— Stored entries —
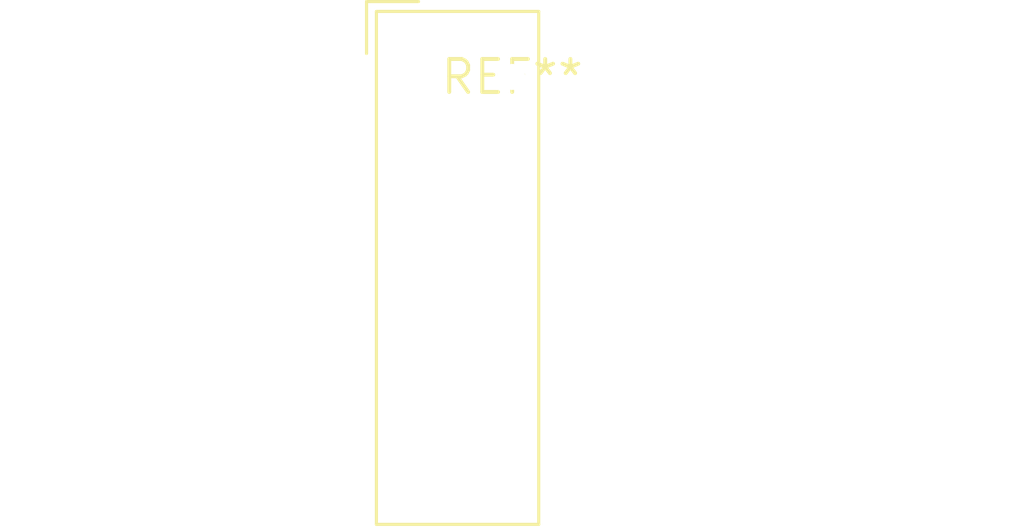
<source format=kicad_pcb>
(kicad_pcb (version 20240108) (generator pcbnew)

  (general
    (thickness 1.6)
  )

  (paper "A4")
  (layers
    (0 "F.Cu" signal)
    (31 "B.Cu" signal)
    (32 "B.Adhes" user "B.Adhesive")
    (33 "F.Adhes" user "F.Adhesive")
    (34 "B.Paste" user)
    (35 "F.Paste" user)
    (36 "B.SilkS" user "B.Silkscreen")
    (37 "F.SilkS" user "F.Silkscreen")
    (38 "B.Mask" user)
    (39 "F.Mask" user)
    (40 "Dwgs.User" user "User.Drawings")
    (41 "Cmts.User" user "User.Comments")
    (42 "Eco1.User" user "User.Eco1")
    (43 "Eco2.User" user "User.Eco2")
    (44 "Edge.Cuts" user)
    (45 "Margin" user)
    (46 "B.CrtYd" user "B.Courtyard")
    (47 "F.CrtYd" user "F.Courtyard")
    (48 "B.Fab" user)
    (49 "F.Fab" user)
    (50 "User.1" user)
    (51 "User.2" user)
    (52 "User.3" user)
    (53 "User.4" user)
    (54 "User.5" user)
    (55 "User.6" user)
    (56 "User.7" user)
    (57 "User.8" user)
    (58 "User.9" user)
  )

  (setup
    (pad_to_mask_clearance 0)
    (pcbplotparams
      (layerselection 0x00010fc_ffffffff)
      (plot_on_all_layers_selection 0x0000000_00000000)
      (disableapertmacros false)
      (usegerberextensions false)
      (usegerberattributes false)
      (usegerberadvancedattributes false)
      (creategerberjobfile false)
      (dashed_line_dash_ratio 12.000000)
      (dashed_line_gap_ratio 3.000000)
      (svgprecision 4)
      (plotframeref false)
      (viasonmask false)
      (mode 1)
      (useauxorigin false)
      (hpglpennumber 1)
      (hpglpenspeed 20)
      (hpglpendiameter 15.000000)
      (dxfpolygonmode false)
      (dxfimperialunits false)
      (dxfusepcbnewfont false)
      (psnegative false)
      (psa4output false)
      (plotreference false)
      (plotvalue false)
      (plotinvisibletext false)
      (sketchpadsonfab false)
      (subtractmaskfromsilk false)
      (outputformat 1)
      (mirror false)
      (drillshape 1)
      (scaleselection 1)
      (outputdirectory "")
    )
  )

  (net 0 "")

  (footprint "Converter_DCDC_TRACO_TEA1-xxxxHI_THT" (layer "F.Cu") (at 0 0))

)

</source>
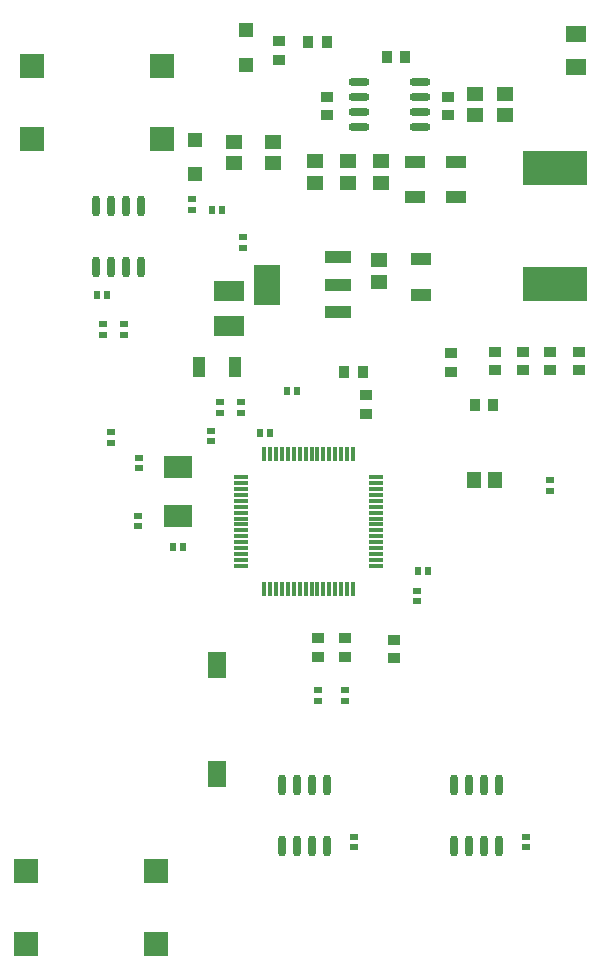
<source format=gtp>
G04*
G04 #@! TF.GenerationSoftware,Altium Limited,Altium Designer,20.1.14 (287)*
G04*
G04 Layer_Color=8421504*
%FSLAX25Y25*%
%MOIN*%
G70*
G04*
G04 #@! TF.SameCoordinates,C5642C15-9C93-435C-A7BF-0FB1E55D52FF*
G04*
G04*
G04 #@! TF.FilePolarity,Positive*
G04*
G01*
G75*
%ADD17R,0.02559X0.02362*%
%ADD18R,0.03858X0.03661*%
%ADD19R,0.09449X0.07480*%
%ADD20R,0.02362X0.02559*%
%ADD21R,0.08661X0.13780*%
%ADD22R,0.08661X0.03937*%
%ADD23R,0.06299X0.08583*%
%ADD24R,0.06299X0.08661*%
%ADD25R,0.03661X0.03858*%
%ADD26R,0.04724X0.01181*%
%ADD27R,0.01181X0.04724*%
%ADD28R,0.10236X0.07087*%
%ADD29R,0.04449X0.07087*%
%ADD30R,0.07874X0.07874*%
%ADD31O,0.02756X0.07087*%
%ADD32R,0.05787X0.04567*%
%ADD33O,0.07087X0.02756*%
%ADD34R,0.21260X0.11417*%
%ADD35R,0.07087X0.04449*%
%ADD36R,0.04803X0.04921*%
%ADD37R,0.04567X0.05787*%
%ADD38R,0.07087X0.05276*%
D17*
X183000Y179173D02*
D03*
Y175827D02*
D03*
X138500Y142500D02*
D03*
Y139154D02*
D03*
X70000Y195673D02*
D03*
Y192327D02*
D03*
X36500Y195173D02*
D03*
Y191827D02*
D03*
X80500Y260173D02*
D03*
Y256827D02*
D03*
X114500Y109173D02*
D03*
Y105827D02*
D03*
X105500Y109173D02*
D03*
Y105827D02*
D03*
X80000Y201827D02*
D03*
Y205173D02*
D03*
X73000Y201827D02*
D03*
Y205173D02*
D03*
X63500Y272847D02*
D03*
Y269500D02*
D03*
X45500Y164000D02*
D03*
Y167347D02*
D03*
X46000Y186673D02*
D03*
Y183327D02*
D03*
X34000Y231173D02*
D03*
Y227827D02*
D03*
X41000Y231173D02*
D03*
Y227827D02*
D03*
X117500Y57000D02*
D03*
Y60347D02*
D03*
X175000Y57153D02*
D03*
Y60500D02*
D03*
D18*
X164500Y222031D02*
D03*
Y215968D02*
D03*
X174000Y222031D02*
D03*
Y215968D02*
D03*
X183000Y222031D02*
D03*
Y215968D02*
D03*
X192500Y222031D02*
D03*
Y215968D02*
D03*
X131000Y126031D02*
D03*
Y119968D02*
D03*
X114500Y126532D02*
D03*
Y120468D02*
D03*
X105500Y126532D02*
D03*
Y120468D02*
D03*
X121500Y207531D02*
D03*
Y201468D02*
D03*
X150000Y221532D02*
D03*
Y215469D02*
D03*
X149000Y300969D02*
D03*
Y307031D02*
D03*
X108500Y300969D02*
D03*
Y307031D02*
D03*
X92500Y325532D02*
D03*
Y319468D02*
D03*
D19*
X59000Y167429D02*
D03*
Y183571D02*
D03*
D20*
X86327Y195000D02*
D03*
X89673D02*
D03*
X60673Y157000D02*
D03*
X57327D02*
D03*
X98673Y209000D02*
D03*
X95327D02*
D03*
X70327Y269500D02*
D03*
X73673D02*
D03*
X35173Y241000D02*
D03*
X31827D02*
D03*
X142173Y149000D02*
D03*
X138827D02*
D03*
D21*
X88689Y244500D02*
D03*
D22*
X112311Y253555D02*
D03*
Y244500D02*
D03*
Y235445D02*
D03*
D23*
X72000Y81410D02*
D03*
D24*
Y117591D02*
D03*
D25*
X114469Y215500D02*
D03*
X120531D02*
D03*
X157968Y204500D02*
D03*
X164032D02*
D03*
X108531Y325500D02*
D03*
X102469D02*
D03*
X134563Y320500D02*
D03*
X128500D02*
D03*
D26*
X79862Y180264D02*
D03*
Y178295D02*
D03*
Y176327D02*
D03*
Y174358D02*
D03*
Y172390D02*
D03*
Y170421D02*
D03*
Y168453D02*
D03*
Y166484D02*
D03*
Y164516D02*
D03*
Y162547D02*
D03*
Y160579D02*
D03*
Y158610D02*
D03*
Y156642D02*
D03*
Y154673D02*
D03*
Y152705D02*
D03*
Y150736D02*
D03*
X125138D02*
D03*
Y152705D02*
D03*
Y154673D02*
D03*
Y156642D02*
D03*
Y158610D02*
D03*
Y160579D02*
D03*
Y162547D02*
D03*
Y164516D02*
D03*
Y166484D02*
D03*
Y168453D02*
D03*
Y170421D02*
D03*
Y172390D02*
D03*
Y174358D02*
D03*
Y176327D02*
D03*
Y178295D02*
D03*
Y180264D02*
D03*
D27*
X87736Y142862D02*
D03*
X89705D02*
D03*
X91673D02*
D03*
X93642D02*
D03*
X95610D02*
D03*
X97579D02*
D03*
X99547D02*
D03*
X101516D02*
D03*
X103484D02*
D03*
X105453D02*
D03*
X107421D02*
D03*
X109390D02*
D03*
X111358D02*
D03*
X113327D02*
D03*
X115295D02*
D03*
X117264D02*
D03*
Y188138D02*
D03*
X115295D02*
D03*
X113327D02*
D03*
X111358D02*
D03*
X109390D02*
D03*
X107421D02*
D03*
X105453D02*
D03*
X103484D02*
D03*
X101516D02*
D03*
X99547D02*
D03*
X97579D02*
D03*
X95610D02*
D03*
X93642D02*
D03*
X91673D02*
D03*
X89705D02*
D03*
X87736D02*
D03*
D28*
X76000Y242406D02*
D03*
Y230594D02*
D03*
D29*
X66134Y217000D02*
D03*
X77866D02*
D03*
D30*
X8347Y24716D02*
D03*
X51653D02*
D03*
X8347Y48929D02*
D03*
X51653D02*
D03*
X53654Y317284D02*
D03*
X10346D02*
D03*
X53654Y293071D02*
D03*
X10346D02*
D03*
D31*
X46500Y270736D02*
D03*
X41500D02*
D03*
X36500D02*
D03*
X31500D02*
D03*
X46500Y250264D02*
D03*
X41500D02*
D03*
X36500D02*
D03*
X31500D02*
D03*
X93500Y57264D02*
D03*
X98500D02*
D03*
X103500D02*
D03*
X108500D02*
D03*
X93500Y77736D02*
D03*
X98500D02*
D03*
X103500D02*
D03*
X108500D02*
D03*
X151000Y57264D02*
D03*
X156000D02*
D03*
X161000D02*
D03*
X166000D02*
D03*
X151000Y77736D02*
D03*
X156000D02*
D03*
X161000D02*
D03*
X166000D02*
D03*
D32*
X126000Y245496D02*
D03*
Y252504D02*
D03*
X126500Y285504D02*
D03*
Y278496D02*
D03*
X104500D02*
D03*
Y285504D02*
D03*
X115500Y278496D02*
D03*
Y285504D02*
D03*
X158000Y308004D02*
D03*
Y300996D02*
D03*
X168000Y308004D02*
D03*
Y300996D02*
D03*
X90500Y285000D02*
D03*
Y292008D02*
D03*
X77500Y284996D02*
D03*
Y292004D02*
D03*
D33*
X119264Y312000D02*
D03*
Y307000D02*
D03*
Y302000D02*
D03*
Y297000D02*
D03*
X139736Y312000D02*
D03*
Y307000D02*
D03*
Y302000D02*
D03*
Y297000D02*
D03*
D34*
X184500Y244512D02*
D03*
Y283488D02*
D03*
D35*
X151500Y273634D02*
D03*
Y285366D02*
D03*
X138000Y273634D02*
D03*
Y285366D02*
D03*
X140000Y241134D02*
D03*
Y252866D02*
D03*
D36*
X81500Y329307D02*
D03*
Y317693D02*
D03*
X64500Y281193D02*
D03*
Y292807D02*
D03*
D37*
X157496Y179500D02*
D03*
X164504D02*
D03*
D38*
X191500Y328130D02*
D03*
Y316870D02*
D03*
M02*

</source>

— PROBLEM DESCRIPTION —
In the entries above, find the line that contains "(layerselection 0x00010fc_ffffffff)", then repeat exactly every line from the first one through that line, with no pictures.

— EXERCISE SOLUTION —
<source format=kicad_pcb>
(kicad_pcb (version 20240108) (generator pcbnew)

  (general
    (thickness 1.6)
  )

  (paper "A4")
  (layers
    (0 "F.Cu" signal)
    (31 "B.Cu" signal)
    (32 "B.Adhes" user "B.Adhesive")
    (33 "F.Adhes" user "F.Adhesive")
    (34 "B.Paste" user)
    (35 "F.Paste" user)
    (36 "B.SilkS" user "B.Silkscreen")
    (37 "F.SilkS" user "F.Silkscreen")
    (38 "B.Mask" user)
    (39 "F.Mask" user)
    (40 "Dwgs.User" user "User.Drawings")
    (41 "Cmts.User" user "User.Comments")
    (42 "Eco1.User" user "User.Eco1")
    (43 "Eco2.User" user "User.Eco2")
    (44 "Edge.Cuts" user)
    (45 "Margin" user)
    (46 "B.CrtYd" user "B.Courtyard")
    (47 "F.CrtYd" user "F.Courtyard")
    (48 "B.Fab" user)
    (49 "F.Fab" user)
    (50 "User.1" user)
    (51 "User.2" user)
    (52 "User.3" user)
    (53 "User.4" user)
    (54 "User.5" user)
    (55 "User.6" user)
    (56 "User.7" user)
    (57 "User.8" user)
    (58 "User.9" user)
  )

  (setup
    (pad_to_mask_clearance 0)
    (pcbplotparams
      (layerselection 0x00010fc_ffffffff)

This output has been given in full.